Monday, March 6, 2023

Paint the Grass by H.R. Boyd

From Amazon (I couldn't find it on Goodreads yet):

“You have to lose something first, before you can find it . . .” 

Bethany Taylor has been missing for twenty years. She just doesn’t know it. 

She does know how to be the perfect hostess for her husband’s corporate events. She knows how to fill out scholarship paperwork and set up dorm rooms for her boys. She knows how to create the perfect life for her entire family. And for twenty years that’s exactly what she’s been doing. 

Until the day her husband says “I love you” to his perky-boobed running buddy. 

A single sucker punch to the heart shoves Bethany’s missing life to center stage. 

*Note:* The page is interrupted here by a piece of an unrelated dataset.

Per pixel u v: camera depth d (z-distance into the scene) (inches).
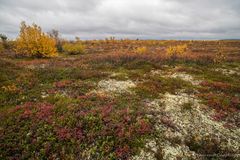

Two choices come to mind. One requires a pair of pliers, a really sharp knife, and relocating to Morocco. The other, slightly less costly option, calls for a journal, a purple pen, and several cans of spray paint. 

Because a fresh coat of paint can fix all kinds of problems—and maybe even mark the path to a new life. 

Paint the Grass is a hilarious and heartwarming novel that celebrates the process of losing something before you find it and the joy that comes from living life true to yourself.

My Take:

First, this is women's fiction rather than romance, which is slightly outside my normal reading. Having said that, I enjoyed this immensely. There were moments in this story that tugged painfully at my heart because I totally related to the emotions Bethany was going through. My husband has never done what her does, but there are still times when I've felt so lonely right beside him that I could barely stand it.  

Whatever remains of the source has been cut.